C’est en sillonnant les régions, bien au-delà de Saint-Hyacinthe ou de Joliette, qu’on se rend compte à quel point on déteste Montréal en province.
C’est gros, ça prend de la place, ça pue, ça siphonne toutes les énergies des régions. C’est de Montréal que viennent le crime, la misère, la pollution, la menace au français. Et maintenant, c’est à Montréal que se fomentent les mouvements séditieux. En rase campagne, le Montréalais est décrit comme la prétention faite chair et os.
En 1995, Eldorado, le film de Binamé, faisait salle comble à Montréal, dans les grandes salles commerciales. En outre, critiques comme spectateurs ont salué Binamé pour avoir réussi à capter l’image, l’odeur et l’esprit de Montréal dans son film, une rareté au cinéma.
À Québec, le film n’a pas fait deux semaines au Clap, l’équivalent du Cinéma Parallèle là-bas. Le distributeur du film s’était même payé une page de publicité dans les journaux locaux, pour dénoncer l’esprit «provincial» des habitants de la capitale. La mesure était peut-être extrême, et le vocabulaire, un peu grossier. Mais, juste à voir les réactions que cela avait suscitées, il avait mis le doigt sur le bobo.

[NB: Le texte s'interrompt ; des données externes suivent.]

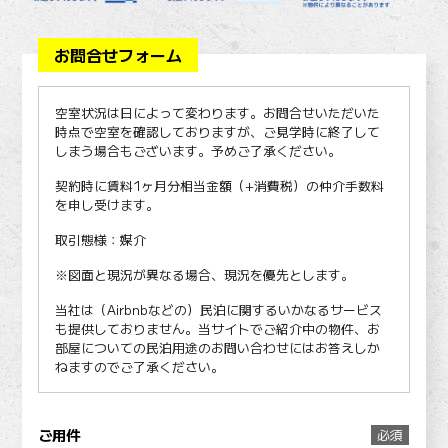
お問合せフォーム
空室状況は日によって変わります。お問合せいただいた
時点で空室を確認しておりますが、ご見学時に終了して
しまう場合もございます。予めご了承ください。
契約時に賃料1ヶ月分相当金額（+消費税）の仲介手数料
を申し受けます。
取引態様：媒介
※図面と現況が異なる場合、現況を優先とします。
当社は（Airbnbなどの）民泊に関するいかなるサービス
も提供しておりません。当サイトでご紹介中の物件、お
部屋についての民泊用途のお問い合わせにはお答えしか
ねますのでご了承ください。
ご用件
必須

Ce n’est pas au distributeur qu’on s’était attaqué, mais à Montréal dans son ensemble, dans le genre: «C’est quoi ces prétentions de Montréal de venir dire ce qu’il faut aimer quand on va aux vues…»

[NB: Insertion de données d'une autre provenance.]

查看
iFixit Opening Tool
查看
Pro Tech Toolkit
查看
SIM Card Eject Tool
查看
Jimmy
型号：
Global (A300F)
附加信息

Mais qui sont ces Montréalais qu’on déteste tant?
Mettons qu’on ne considérerait comme Montréalais que ceux dont les ancêtres ont labouré la côte de Beaupré. Mettons, et c’est seulement une supposition pour les besoins de la démonstration scientifique. Qui seraient ces Montréalais? En connaissez-vous beaucoup, des vrais Montréalais, des gens nés ici et élevés dans une ruelle du Plateau ou d’Hochelaga-Maisonneuve?
Mettons, donc, qu’on ne considère que ces gens, d’où viennent-ils? De Québec. De la Beauce. Des Cantons-de-l’Est, de Trois-Rivières. Il existe carrément des diasporas de l’Abitibi et de la Gaspésie à Montréal.
Entre deux crack de l’informatique et trois chanteurs/chanteuses fabuleux/fabuleuses de l’Abitibi qui bâtissent en ce moment le Nouveau Québec à Montréal, il y a aussi toute une bande de petits morveux – de la façon dont on les imagine aisément dans les paisibles banlieues -, qui viennent de Québec ou du Saguenay, à la recherche d’un peu d’espoir. Comme si, en quittant la pauvreté la plus visible, celle d’être le pauvre du village, pour se fondre dans la grande masse, on devenait moins pauvre. (Et quand un pauvre se retrouve entouré d’autres pauvres, ils s’organisent en regroupements de pauvres et vont casser la fête du pouvoir, dans la capitale.)
C’est le rôle des métropoles. Un déversoir des petites misères et des grands espoirs. Ou si vous préférez, le système digestif du pays. C’est pas toujours joli, pas toujours réussi, mais c’est essentiel à la nation.
Alors, quand le Québec n’aime pas Montréal, il se déteste un peu aussi.